The Ninth Circuit reversed the district court's grant of class certification.  The opinion finds many errors with the district court's reasoning, mainly because of Dukes' interpretation of the class action standards in federal court (Rule 23).   For example, the district court failed to conduct a "rigorous analysis" regarding whether a common question of law or fact would affect the entire proposed class's rights to recovery. The court of appeals also held the district court did not consider whether individual circumstances rendered the plaintiffs incapable of proving the "typicality" element.  Costco put forward evidence regarding the named plaintiffs that appeared to explain individualized reasons why each plaintiff did not succeed.

The court of appeals also rejected certification under Rule 23(b), which permits class certification in cases where the relief sought is primarily an injunction rather than damages.  Again, relying on Dukes, the court of appeals noted Walmart precludes certification under Rule 23(b)(2) when each class member would be entitled to an award of money damages. Moreover, former employees cannot bring claims for injunctive relief, as injunctions operate prospectively and former employees will have no stake in them.

There is more. But this case places into focus that Dukes will have a profound effect on large employment law class actions in federal court. It remains to be seen how California courts deal with Dukes, but the state's courts do rely on federal law when evaluating class actions.

The case is Ellis v.

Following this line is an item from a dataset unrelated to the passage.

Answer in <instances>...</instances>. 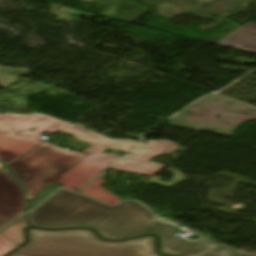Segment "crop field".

Costco and the opinion is here.

Ninth Circuit Interprets Learned Professional Exemption

The State of Washington's Department of Social and Health Services employ social workers, whom the agency classifies as exempt under the Fair Labor Standards Act.  The state relies on the "learned professional exemption," which means "an employee whose primary duties require 'knowledge of an advanced type in a field of science or learning customarily acquired by a prolonged course of specialized intellectual instruction.'” 29 C.F.R. § 541.300(a)(2)(I).

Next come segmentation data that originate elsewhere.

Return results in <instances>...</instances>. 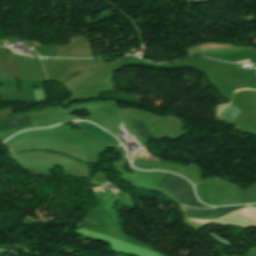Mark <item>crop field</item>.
Segmentation results:
<instances>
[{
    "instance_id": "crop-field-2",
    "label": "crop field",
    "mask_w": 256,
    "mask_h": 256,
    "mask_svg": "<svg viewBox=\"0 0 256 256\" xmlns=\"http://www.w3.org/2000/svg\"><path fill=\"white\" fill-rule=\"evenodd\" d=\"M247 206L216 208L212 210H193L184 207V212L190 220H215L221 216L240 210ZM197 223H209L211 221H195Z\"/></svg>"
},
{
    "instance_id": "crop-field-5",
    "label": "crop field",
    "mask_w": 256,
    "mask_h": 256,
    "mask_svg": "<svg viewBox=\"0 0 256 256\" xmlns=\"http://www.w3.org/2000/svg\"><path fill=\"white\" fill-rule=\"evenodd\" d=\"M26 126L22 116L4 120L0 122V132L7 131L10 129Z\"/></svg>"
},
{
    "instance_id": "crop-field-6",
    "label": "crop field",
    "mask_w": 256,
    "mask_h": 256,
    "mask_svg": "<svg viewBox=\"0 0 256 256\" xmlns=\"http://www.w3.org/2000/svg\"><path fill=\"white\" fill-rule=\"evenodd\" d=\"M133 129L136 131V133L144 140L148 141L149 139V132L145 128V126L142 124V122H134L130 121Z\"/></svg>"
},
{
    "instance_id": "crop-field-1",
    "label": "crop field",
    "mask_w": 256,
    "mask_h": 256,
    "mask_svg": "<svg viewBox=\"0 0 256 256\" xmlns=\"http://www.w3.org/2000/svg\"><path fill=\"white\" fill-rule=\"evenodd\" d=\"M157 187L166 191L180 204H184L194 208H209L198 202L194 196L192 186L184 179L166 173Z\"/></svg>"
},
{
    "instance_id": "crop-field-3",
    "label": "crop field",
    "mask_w": 256,
    "mask_h": 256,
    "mask_svg": "<svg viewBox=\"0 0 256 256\" xmlns=\"http://www.w3.org/2000/svg\"><path fill=\"white\" fill-rule=\"evenodd\" d=\"M224 107V106H222ZM219 107L217 109V112L222 108ZM242 111L239 110L235 105H233L232 103L229 104L227 107L221 109L218 113H217V117L215 119V121H220V122H227V123H232L234 124L238 115L241 113Z\"/></svg>"
},
{
    "instance_id": "crop-field-7",
    "label": "crop field",
    "mask_w": 256,
    "mask_h": 256,
    "mask_svg": "<svg viewBox=\"0 0 256 256\" xmlns=\"http://www.w3.org/2000/svg\"><path fill=\"white\" fill-rule=\"evenodd\" d=\"M239 63H249V61H248V60H246V61H242V62H239Z\"/></svg>"
},
{
    "instance_id": "crop-field-4",
    "label": "crop field",
    "mask_w": 256,
    "mask_h": 256,
    "mask_svg": "<svg viewBox=\"0 0 256 256\" xmlns=\"http://www.w3.org/2000/svg\"><path fill=\"white\" fill-rule=\"evenodd\" d=\"M76 125L99 136L100 138H102L103 140L107 141L110 144L113 143L114 141H116L114 138H112L106 132H104L103 130H101L100 128H98L92 124L80 122V123H77Z\"/></svg>"
}]
</instances>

The state's requirements for social worker positions included:
at least a “[b]achelor’s degree or higher in social services, human services, behavioral sciences, or an allied field,” as well as eighteen months as a Social Worker 1 or two years’ experience in an equivalent position. Candidates for Social Worker 3 must meet the same educational requirements and have additional work experience. Within one year of their appointment, new employees in these positions must complete a formal training program that includes four weeks of classroom instruction and two weeks of field instruction.
The state also had guidance regarding when equivalent work experience could substitute for specialized degrees.

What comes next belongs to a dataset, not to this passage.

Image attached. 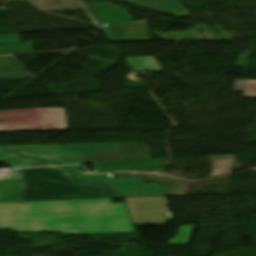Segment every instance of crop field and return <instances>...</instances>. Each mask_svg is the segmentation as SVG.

Reversing the district court, the court of appeals decided that the social worker position was not "exempt" automatically and required a trial to find out the facts.  The court explained:
while social workers no doubt have diverse jobs that benefit from a multi-disciplinary background, 6 the “learned professional” exemption applies to positionsthat require “a prolonged course of specialized intellectual instruction,” not positions that draw from many varied fields. While particular coursework in each of the acceptable fields may be related to social work, DSHS admits that it does not examine an applicant’s coursework once it determines that the applicant’s degree is within one of those fields. For the “learned professional” exemption to apply, the knowledge required to perform the duties of a position must come from “advanced specialized intellectual instruction” rather than practical experience. 29 C.F.R. § 541.301(d). The requirement of a degree or sufficient coursework in any of several fields broadly related to a position suggests that only general academic training is necessary, with the employer relying upon apprenticeship and experience to develop the advanced skills necessary for effective performance as a social worker.
So, the issue is not whether a job requires a college degree generally.  The issue is whether the job requires a college degree in a particulars skill that is directly related to the job.

The case is Solis v. State DSHS and the opinion is here.